02.圧搾サバ ②

(先月からの続き〉
先月は、圧搾サバについて書きましたが、今月はその圧搾サバがピンチである事をお話します。

もともと圧搾サバは、サバ節にも鮮魚にも向かないサバを使用するという事で、安価で取引されていました。しかし、近年サバの使用用途が広がり、生のサバの取引値が高くなっている事と、近海で漁獲されるサバが減ってきている事から、価格が数年前より倍近くになっています。漁獲量が減ってきている理由は、近海漁業の衰退、水温の変化、アジア圏における乱獲等が言われています。その様な背景から圧搾サバの価格年々上昇し、以前の価格より2倍程値上がりしています。

圧搾サバの主な産地は、九州と静岡の沼津です。小林食品では、削った時の花が白っぽく、弾力が強い沼津の圧搾サバを主に使用しています。
沼津の加工会社は住宅街にあり、製造しにくい環境にあります。魚の臭いと燻製の煙、それと排水の問題です。特に排水は死活問題で、サバの煮汁と圧搾した時のサバの脂の処理が問題になっています。そのまま下水に流せませんので、脂は処理業者に、排水は負担金を支払っています。負担金は非常に高く、負担金が払えずに廃業する業者も何件も出ています。負担金は、区域に別けられ金額が決まっていて、区域内の会社が分割して負担しています。
ですので、1社が廃業すると残る会社の負担額が増えていきます。その様な事から、1社が辞めると他の会社も続けて廃業するという事もある様です。ここ何年間に何社も圧搾サバの製造から撤退し、現在では数社程しか製造していません。その様な事から、沼津の圧搾サバの製造量は年々落ちてきている様です。

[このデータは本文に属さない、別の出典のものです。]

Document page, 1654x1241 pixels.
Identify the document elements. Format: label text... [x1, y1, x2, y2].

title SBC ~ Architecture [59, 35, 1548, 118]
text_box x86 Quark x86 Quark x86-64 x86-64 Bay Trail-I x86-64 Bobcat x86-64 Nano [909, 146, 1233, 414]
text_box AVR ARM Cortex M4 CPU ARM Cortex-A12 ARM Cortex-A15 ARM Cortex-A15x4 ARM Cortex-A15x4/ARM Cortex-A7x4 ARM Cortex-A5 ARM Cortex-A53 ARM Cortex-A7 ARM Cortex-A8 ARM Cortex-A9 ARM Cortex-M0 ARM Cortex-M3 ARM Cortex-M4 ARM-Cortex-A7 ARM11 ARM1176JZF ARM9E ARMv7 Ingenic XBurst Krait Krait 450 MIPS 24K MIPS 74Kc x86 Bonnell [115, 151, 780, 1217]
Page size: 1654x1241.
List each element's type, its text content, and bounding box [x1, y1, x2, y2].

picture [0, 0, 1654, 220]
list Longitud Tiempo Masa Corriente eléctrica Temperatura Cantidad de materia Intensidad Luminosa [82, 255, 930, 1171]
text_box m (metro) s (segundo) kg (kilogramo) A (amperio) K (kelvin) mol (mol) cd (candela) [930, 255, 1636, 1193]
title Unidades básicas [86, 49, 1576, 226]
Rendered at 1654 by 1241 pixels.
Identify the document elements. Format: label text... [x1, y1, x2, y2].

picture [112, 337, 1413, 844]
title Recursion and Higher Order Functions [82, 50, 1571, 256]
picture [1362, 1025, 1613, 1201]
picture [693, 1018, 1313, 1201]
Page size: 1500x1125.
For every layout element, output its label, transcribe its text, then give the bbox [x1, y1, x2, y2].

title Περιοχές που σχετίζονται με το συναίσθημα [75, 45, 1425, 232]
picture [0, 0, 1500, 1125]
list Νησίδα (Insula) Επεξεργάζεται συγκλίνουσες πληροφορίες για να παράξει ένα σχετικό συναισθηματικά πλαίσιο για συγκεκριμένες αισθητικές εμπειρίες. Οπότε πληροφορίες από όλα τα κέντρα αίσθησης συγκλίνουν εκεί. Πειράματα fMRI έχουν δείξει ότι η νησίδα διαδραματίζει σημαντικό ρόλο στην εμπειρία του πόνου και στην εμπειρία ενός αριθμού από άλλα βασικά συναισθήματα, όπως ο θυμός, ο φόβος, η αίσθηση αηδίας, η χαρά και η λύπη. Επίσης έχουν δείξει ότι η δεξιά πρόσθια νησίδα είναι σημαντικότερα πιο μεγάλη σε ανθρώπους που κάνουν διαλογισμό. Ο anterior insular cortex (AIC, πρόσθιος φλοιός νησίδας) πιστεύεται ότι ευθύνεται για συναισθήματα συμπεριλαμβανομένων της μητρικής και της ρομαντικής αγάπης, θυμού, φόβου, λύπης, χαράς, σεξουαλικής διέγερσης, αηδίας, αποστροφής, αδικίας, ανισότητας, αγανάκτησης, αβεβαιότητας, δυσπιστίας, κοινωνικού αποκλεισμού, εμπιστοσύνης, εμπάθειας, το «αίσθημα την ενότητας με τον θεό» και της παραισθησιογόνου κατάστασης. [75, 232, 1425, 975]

特に今年は8月以降の台風と、漁に出ても魚が獲れない日が多かったので、8月以降は、毎月数回しか製品を作れなかった様です。価格が上がる事は承知していますが、当社では、平成28年は圧搾サバの確保に苦労しました。サバの漁模様は、以前不漁が続いていますので、今後の見通しは厳しいと感じています。

圧搾サバは、ダシとしてではなく、佃煮、ふりかけとして日本の食文化を守ってきた食材です。小林食品では、これからも圧搾サバの文化を守る為にも、原料を調達し削り続けます。